Zu erledigende Aufgaben
a: Schreiben Sie aus dem Text über das Tagespflegeprojekt den Abschnitt ab, der mit „Positive Blicke aufs“ beginnt und bis einschließlich „Synergieeffekte, betonte Eschbach.“ reicht.
b: Beantworten Sie anhand des Textes über das Tagespflegeprojekt kurz:
(i) Welcher Gruppierung gehört Roland Lauber an?
(ii) Womit begründete Matthias Eschbach, dass er nur ein geringes Risiko sah?
(iii) Wer soll außer der Caritas noch im Haus unterkommen?

Extrahierter Text
Positive Blicke aufs Projekt

Roland Lauber (Freie Wähler) stellte in der Sitzung die Frage: "Sind uns die Alten wichtig?" Wenn ja, dann solle das Projekt durchgezogen werden. Claudia Huber (Freie Wähler) sah das Projekt positiv. Die Kosten seien zwar gewaltig und es berge ein gewisses Risiko, sie sei sich aber sicher, dass die Tagespfleg ausgelastet sein werde sagte sie. Matthias Eschbach (CDU) sah ein geringes Risiko, da Mieteinnahmen zu erwarten wären. Neben der Caritas würden auch "Essen auf Rädern" und die Sozialstation im Haus unterkommen. Dadurch ergäben sich Synergieeffekte, betonte Eschbach.

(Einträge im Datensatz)
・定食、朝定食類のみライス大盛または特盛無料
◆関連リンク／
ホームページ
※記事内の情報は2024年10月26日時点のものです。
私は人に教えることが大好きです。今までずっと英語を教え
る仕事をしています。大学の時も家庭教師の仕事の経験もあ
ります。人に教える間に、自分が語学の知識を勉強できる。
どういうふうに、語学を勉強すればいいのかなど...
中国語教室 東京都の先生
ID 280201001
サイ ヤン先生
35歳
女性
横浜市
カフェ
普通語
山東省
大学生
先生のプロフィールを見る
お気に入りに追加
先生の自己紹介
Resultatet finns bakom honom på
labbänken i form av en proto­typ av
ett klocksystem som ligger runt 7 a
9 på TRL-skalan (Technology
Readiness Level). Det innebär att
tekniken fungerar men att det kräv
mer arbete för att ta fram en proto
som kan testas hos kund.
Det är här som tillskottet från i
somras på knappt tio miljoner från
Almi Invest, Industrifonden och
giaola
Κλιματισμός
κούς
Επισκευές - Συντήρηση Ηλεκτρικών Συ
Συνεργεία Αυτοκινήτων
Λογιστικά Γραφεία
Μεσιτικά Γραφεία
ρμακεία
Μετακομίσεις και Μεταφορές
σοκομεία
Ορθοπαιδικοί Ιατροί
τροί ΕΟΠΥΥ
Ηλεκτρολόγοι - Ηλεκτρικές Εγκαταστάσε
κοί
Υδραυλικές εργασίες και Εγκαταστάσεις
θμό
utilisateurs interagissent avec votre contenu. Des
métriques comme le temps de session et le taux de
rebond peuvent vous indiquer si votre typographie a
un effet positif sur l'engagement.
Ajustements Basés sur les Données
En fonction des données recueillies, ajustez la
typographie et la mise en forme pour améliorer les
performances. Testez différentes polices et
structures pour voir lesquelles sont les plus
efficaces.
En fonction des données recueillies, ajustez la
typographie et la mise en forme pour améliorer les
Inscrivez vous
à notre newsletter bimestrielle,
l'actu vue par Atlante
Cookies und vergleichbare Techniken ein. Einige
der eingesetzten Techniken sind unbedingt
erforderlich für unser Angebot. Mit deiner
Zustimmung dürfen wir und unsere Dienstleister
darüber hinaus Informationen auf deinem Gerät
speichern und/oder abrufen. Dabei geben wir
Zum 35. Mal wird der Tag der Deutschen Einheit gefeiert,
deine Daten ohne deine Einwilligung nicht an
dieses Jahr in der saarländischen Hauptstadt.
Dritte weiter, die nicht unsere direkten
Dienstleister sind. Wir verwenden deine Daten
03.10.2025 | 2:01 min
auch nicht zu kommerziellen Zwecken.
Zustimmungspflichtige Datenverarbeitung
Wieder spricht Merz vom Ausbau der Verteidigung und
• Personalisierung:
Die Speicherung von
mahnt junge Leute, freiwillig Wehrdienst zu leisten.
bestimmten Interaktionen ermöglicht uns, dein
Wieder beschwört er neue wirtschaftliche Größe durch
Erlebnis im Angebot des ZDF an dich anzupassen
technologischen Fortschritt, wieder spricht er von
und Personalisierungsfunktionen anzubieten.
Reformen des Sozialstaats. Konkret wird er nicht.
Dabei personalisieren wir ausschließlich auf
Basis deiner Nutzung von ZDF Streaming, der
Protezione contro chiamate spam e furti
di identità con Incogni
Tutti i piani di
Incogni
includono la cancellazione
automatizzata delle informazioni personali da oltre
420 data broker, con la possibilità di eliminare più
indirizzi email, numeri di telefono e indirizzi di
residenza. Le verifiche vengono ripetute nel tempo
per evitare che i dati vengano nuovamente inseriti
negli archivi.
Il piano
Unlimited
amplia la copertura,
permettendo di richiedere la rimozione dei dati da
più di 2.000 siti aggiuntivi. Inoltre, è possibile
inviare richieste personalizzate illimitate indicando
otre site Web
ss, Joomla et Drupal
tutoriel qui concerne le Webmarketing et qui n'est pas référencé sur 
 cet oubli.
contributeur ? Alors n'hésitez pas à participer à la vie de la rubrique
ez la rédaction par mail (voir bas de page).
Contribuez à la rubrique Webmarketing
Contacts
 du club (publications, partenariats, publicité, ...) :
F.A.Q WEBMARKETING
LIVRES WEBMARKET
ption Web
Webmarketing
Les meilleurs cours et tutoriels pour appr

Gegebene Antworten
a:
Positive Blicke aufs Projekt

Roland Lauber (Freie Wähler) stellte in der Sitzung die Frage: "Sind uns die Alten wichtig?" Wenn ja, dann solle das Projekt durchgezogen werden. Claudia Huber (Freie Wähler) sah das Projekt positiv. Die Kosten seien zwar gewaltig und es berge ein gewisses Risiko, sie sei sich aber sicher, dass die Tagespfleg ausgelastet sein werde sagte sie. Matthias Eschbach (CDU) sah ein geringes Risiko, da Mieteinnahmen zu erwarten wären. Neben der Caritas würden auch "Essen auf Rädern" und die Sozialstation im Haus unterkommen. Dadurch ergäben sich Synergieeffekte, betonte Eschbach.

b:
(i) Den Freien Wählern.
(ii) Damit, dass Mieteinnahmen zu erwarten wären.
(iii) „Essen auf Rädern“ und die Sozialstation.